No último dos quatro periodos, Tsukishima acabou por deixar lágrimas em seu rosto rolarem. Seus olhos estavam levemente arregalados, como incrédulos. Seus pensamentos o fizeram ficar naquele estado, ao qual chamava atenção.

— Tsukishima-kun? Aconteceu algo? — Sua professora perguntou, com um semblante preocupado. Todos então viraram seus rostos em sua direção, e uma garota então se levantou.

— Eu levo ele na enfermaria, Sensei. Ele não deve estar se sentindo bem. — Exclamou a jovem de curtos cabelos lisos e negros. Esta era Ohara Himeko. A mulher concordou e assim, a moça escoltou-a até a enfermaria, lhe sentando na maca. — Tsukishima-kun… o que houve? — A moça a questionou, porém esta somente lhe fitou e nada lhe respondeu. — Tudo bem. Imagino que não queira dizer nada. Vou deixá-lo a sós.

A loira então acenou serenamente de forma positiva e observou enquanto Himeko se ia. Chovia lá fora, e o som da torrencial água a cair fora tudo que sobrou naquele silêncio. Olhou para a fina coberta da maca daquele lugar e ficou ali a observá-la por um tempo. Levantou-se e pôs-se a observar a chuva.

O sinal então tocou, porém, Tsukishima estava tão inconsciente diante daquela janela que não percebeu seu som. Nem mesmo a porta da enfermaria a abrir ele conseguiu escutar.

— Tsukishima…

Saito a chamou, quebrando sua constante atenção ao lado de fora para encará-lo.

— O que está fazendo aqui? — Perguntou a de olhos cor âmbar.

— Eu que pergunto, o que houve? — Retrucou, cruzando os braços e a encarando seriamente.

— Por que quer saber?

— Isso não interessa.

— Então não vou responder.

— Tsk… tanto faz.

Saíram da enfermaria e então trocaram seus sapatos nos armários, e ficaram observando a chuva a cair, mesmo eles estando debaixo do teto do prédio, do lado de fora.

— Acho que vamos ter que esperar essa chuva passar. — Megumi queixou-se, quando o outro, segurando uma sombrinha, o abriu e parado próximo a chuva, encarou-lhe antes de seguir indo. — Ah, espera, Saito! — Corria em sua direção. Ao descer as escadas, todavia, acabou escorregando em um dos degraus, e já lhe ia caindo escadaria abaixo, quando em rápido reflexo, o garoto a segurou. Estavam próximos ao ponto de quase conseguirem sentir as batidas um do outro. Tsukishima corou e Saito, por um momento, também, antes de se desvencilharem e se recomporem.

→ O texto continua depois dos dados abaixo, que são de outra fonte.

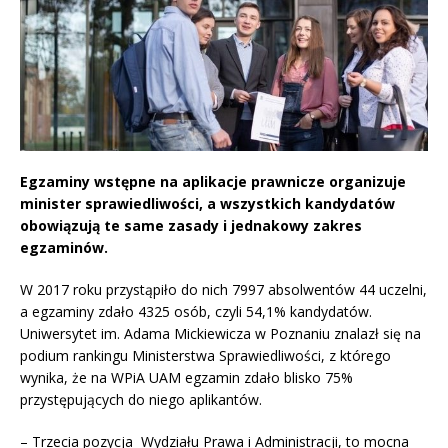
Egzaminy wstępne na aplikacje prawnicze organizuje
minister sprawiedliwości, a wszystkich kandydatów
obowiązują te same zasady i jednakowy zakres
egzaminów.
W 2017 roku przystąpiło do nich 7997 absolwentów 44 uczelni,
a egzaminy zdało 4325 osób, czyli 54,1% kandydatów.
Uniwersytet im. Adama Mickiewicza w Poznaniu znalazł się na
podium rankingu Ministerstwa Sprawiedliwości, z którego
wynika, że na WPiA UAM egzamin zdało blisko 75%
przystępujących do niego aplikantów.
– Trzecia pozycja Wydziału Prawa i Administracji, to mocna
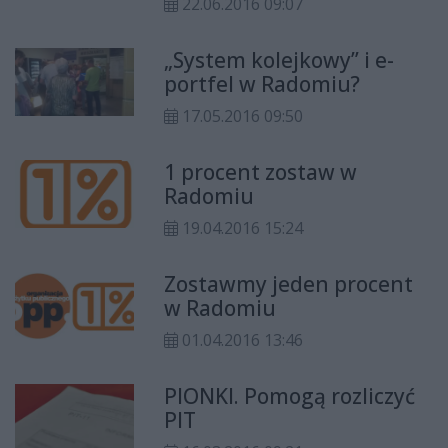
22.06.2016 09:07
niewinnie od strajku włoskiego, a
dziś (21 czerwca) w pracy nie ma
„System kolejkowy” i e-
najważniejszych pracowników.
portfel w Radomiu?
Pracownicy agencji celnej tłumaczą,
że strajk uderza przede wszystkim
17.05.2016 09:50
w osoby, które prowadzą własną
działalność gospodarczą.
1 procent zostaw w
Radomiu
19.04.2016 15:24
Zostawmy jeden procent
w Radomiu
01.04.2016 13:46
PIONKI. Pomogą rozliczyć
PIT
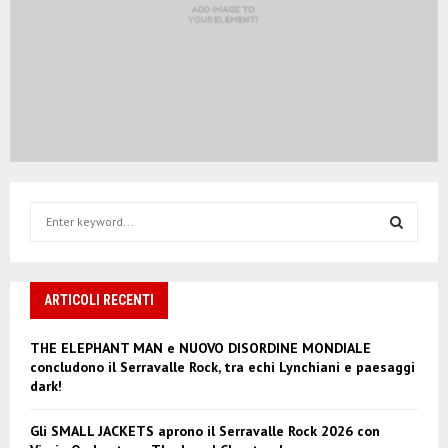
S
e
a
S
r
c
ARTICOLI RECENTI
E
h
f
A
THE ELEPHANT MAN e NUOVO DISORDINE MONDIALE
o
concludono il Serravalle Rock, tra echi Lynchiani e paesaggi
r
R
dark!
:
C
Gli SMALL JACKETS aprono il Serravalle Rock 2026 con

— Você tinha que vir correndo…

— Desculpa… Espera aí! Você me deixa sozinha e eu que tenho que pedir desculpas só porque eu corri para não sair na chuva?!

Por um momento, enquanto caminhavam, discutiram. Após a discussão, um silêncio constrangedor os permeou debaixo daquela sombrinha. Durante esse momento de quietude, Megumi ficou pensativa a respeito de certas coisas, e cogitou compartilhar com o garoto, mas decidiu por não o dizer. Kamigasawa não compreendia seus mistérios, e para ele, pouco importava saber sobre o que a loira tinha para compartilhar, pois não era de seu interesse.

Como da última vez, ele a deixou em sua casa. Porém, sua mãe quis lhe agradecer o convidando para entrar. Gentilmente, este recusou, e ela fez questão de insistir. Todavia, ele passou a chance, e assim, retornou para sua casa.